__Problem to solve__
Reproduce every line of the data below word for word, omitting the pictures.

(Short-answer chart tasks)
[Start of Attachment]

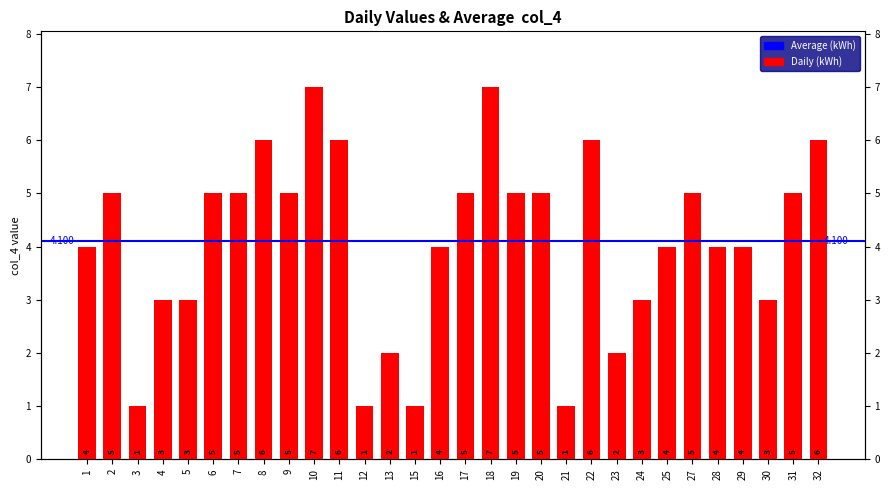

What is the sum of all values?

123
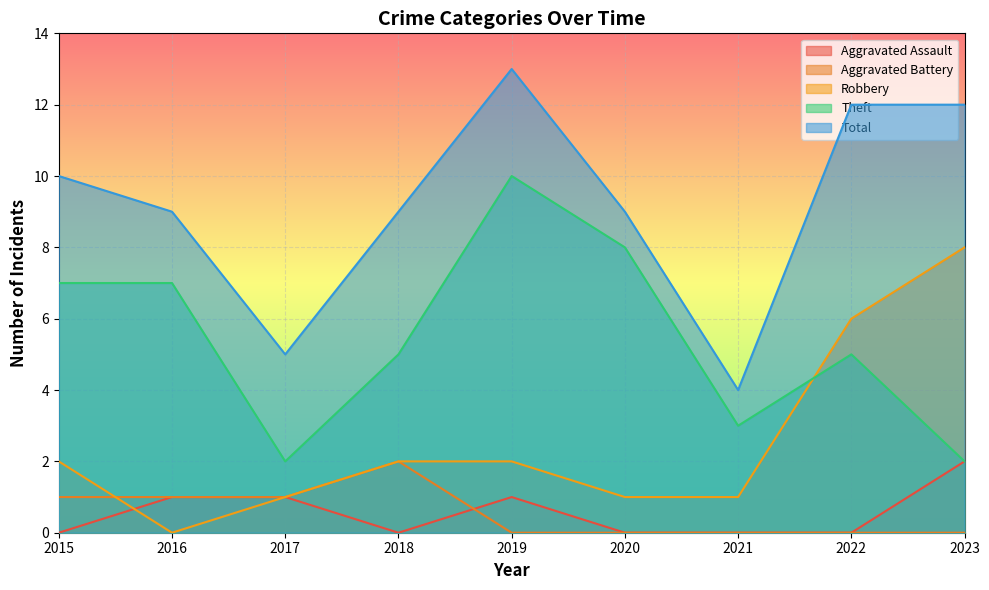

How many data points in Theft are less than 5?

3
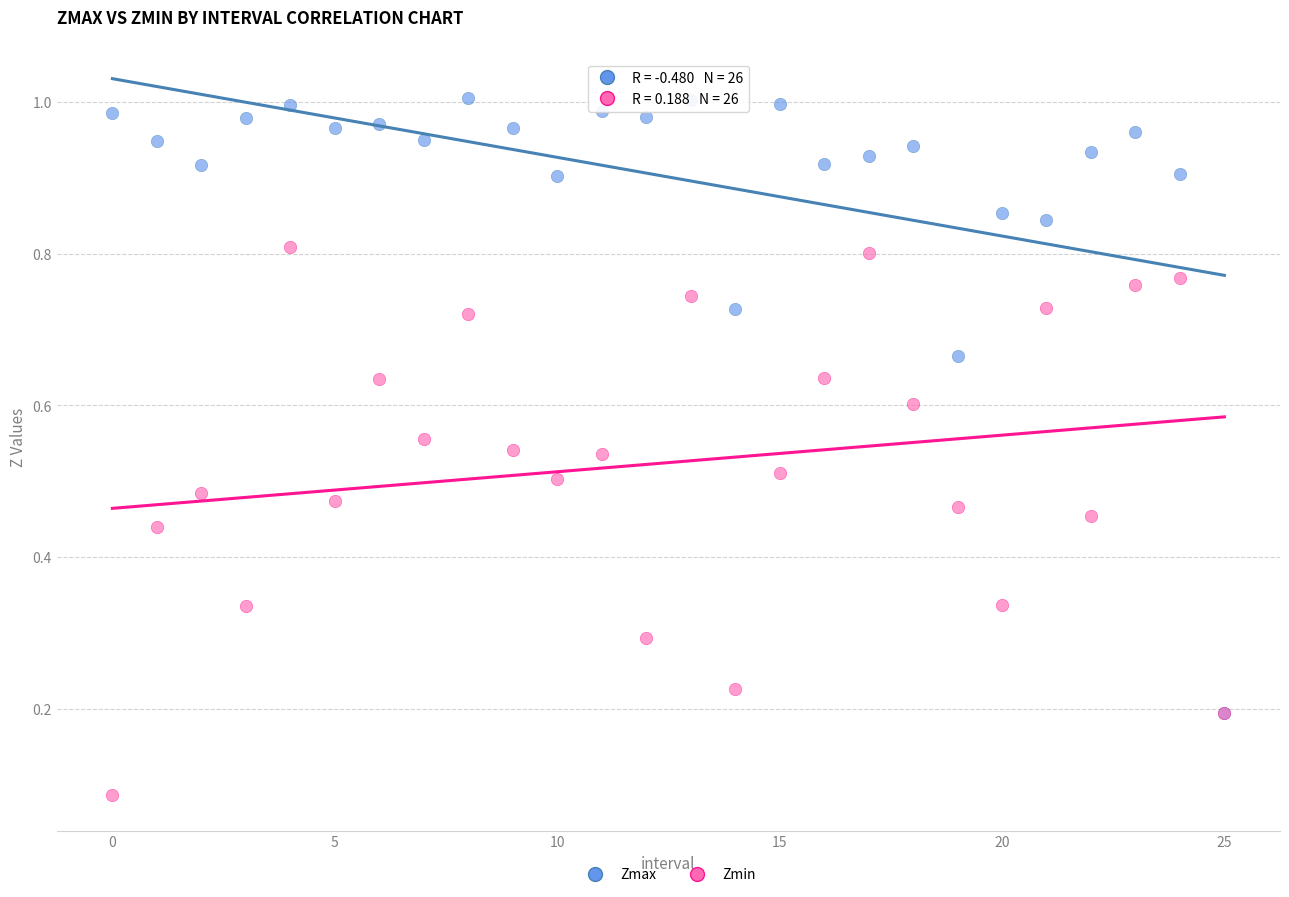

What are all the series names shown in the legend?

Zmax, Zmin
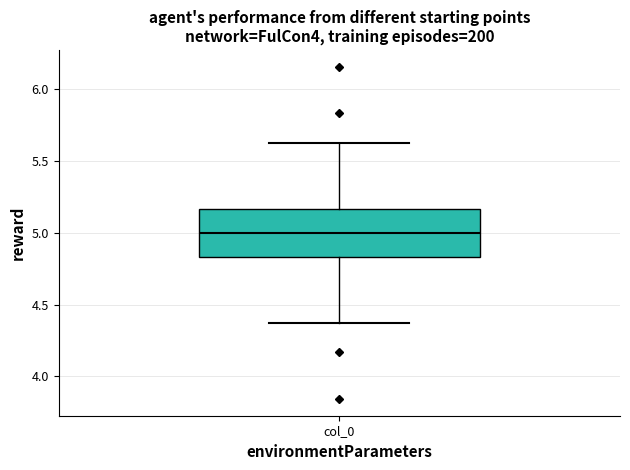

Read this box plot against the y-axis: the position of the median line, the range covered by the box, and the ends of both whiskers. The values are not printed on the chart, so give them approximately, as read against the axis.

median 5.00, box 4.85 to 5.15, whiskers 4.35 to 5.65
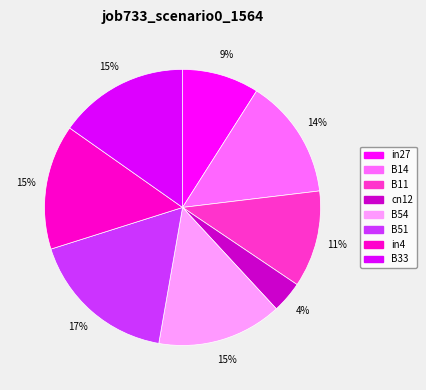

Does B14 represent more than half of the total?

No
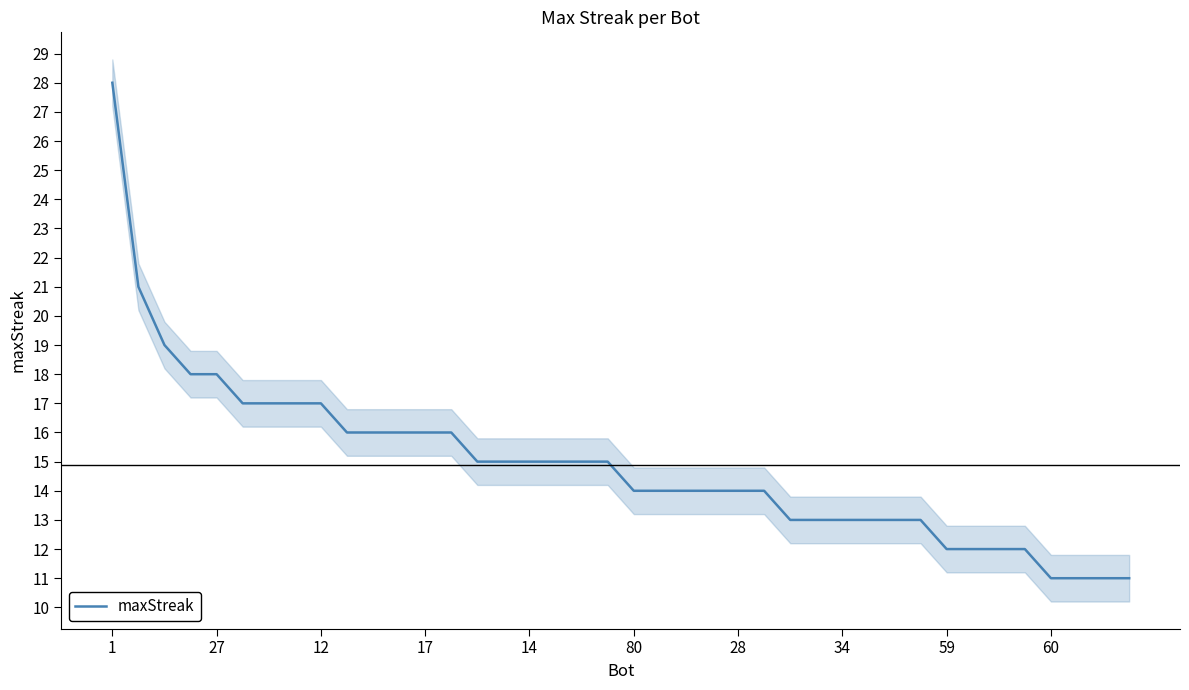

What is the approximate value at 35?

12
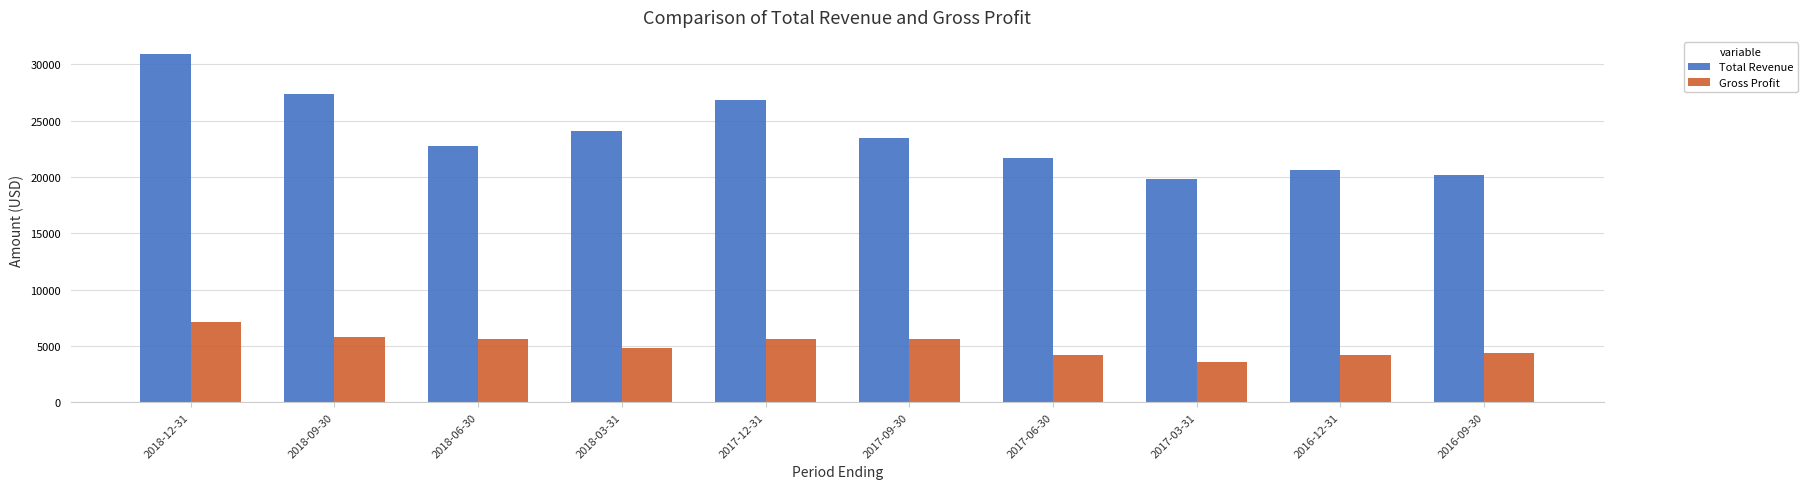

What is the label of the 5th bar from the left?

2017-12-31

[End of Attachment]

__Answer space__
What is the sum of all values?

123

How many data points in Theft are less than 5?

3

What are all the series names shown in the legend?

Zmax, Zmin

Read this box plot against the y-axis: the position of the median line, the range covered by the box, and the ends of both whiskers. The values are not printed on the chart, so give them approximately, as read against the axis.

median 5.00, box 4.85 to 5.15, whiskers 4.35 to 5.65

Does B14 represent more than half of the total?

No

What is the approximate value at 35?

12

What is the label of the 5th bar from the left?

2017-12-31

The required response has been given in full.